Inhibition of trigeminovascular dural nociceptive afferents by Ca(2+)-activated K(+) (MaxiK/BK(Ca)) channel opening

Abstract

Migraine is an episodic brain disorder with a significant morbidity. It is thought that activation of trigeminal afferents innervating the dura mater and large cerebral blood vessels is involved in the expression of the disorder. The selective large conductance calcium-activated potassium channels, the BK(Ca) or MaxiK channels, are intrinsic membrane proteins that are widely distributed in the brain.
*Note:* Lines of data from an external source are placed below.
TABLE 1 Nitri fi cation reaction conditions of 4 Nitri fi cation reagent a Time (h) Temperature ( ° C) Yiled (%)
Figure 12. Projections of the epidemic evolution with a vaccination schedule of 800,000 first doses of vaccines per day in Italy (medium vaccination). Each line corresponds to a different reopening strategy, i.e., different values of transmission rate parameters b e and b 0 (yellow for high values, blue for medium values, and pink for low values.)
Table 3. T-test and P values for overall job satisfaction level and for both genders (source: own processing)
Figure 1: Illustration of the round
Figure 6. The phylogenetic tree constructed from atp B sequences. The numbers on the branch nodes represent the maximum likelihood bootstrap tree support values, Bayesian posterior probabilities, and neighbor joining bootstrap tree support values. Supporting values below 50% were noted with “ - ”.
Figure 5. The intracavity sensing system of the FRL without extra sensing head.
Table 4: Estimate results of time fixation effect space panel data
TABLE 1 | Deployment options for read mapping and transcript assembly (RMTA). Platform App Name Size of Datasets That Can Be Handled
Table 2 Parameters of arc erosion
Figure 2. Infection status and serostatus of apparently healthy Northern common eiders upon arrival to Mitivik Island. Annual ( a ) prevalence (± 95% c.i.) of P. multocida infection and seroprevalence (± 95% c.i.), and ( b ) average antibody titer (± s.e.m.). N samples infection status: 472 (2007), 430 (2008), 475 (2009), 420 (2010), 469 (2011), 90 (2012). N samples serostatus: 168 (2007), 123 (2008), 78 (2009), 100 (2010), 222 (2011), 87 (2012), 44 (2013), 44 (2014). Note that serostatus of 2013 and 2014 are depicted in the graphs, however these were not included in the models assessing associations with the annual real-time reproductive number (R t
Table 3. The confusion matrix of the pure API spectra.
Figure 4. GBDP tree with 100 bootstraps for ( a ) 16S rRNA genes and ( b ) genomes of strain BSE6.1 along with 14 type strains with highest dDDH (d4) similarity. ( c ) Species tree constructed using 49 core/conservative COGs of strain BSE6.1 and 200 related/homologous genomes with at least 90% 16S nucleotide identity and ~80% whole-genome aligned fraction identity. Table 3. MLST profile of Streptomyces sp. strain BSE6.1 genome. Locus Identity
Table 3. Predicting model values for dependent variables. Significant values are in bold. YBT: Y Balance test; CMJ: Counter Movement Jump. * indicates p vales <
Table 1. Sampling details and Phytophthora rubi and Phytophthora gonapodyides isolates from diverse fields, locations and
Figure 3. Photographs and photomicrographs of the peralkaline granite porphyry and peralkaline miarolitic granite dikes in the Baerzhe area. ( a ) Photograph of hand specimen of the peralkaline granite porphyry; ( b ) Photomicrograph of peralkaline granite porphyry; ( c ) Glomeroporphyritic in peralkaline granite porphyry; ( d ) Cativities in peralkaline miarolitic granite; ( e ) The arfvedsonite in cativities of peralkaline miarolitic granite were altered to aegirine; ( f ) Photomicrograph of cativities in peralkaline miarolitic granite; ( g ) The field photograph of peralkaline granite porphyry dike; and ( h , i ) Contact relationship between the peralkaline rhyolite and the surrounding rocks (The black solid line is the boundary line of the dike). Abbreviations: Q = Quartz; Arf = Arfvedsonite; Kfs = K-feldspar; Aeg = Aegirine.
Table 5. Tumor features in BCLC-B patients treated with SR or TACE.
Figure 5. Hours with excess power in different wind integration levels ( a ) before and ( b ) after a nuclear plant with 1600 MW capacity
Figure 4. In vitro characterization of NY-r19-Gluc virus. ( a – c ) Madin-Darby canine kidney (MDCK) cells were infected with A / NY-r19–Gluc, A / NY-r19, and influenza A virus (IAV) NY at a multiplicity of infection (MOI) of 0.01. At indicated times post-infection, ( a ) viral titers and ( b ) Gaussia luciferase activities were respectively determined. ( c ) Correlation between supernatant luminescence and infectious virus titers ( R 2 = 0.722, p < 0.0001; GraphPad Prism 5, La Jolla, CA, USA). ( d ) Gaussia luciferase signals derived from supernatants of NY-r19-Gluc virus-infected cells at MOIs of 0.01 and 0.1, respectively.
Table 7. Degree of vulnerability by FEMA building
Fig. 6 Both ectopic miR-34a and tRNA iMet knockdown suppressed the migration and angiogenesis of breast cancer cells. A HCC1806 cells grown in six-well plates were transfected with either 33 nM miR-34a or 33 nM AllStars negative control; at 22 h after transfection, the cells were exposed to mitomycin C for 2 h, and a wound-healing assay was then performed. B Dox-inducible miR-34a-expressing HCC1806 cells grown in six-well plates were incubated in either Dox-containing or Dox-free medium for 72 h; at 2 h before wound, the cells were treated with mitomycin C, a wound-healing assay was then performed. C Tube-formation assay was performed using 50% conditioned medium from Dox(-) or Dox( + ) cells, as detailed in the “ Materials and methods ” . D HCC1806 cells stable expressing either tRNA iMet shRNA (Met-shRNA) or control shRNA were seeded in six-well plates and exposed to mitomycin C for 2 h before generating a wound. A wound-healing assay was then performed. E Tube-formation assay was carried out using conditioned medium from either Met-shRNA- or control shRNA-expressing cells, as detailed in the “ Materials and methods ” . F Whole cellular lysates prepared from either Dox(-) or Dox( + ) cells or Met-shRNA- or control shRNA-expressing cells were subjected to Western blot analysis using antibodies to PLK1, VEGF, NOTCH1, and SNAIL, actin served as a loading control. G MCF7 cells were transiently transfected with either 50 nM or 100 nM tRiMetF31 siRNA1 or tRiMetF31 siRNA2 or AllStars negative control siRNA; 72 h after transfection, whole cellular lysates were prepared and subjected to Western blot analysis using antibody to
These channels are thought to be involved in controlling neuronal excitability and perhaps transmitter release, possibly in the trigeminocervical complex. We sought to investigate the role of MaxiK/BK(Ca) channels opening in several models of trigeminovascular nociception using NS1619, a benzimidazolone analogue. Intravenously administered NS1619 (10 mg kg(-1)) was able to inhibit neurogenic dural vasodilation (F(4,20)=19.23, P<0.05, n=6). NS1619 (intravenous) was not able to inhibit Aδ-fiber (F(3.01,18.06)=0.79, P=0.52) or C-fiber (F(3.14,18.84)=0.76, P=0.54) afferents in the trigeminal nucleus caudalis and C(1) region of the dorsal horn after dural electrical stimulation, but it was able to inhibit Aδ-fiber afferents after iontophoretic application of NS1619 (t(5)=3.23, P<0.05, n=6) after 5 min. Iontophoresed NS1619 was also able to inhibit l-glutamate induced firing in the trigeminocervical complex, in a dose-dependent manner (F(3,54)=3.06, P<0.05). The data taken together indicate that the MaxiK/BK(Ca) channel may represent a novel therapeutic target in migraine.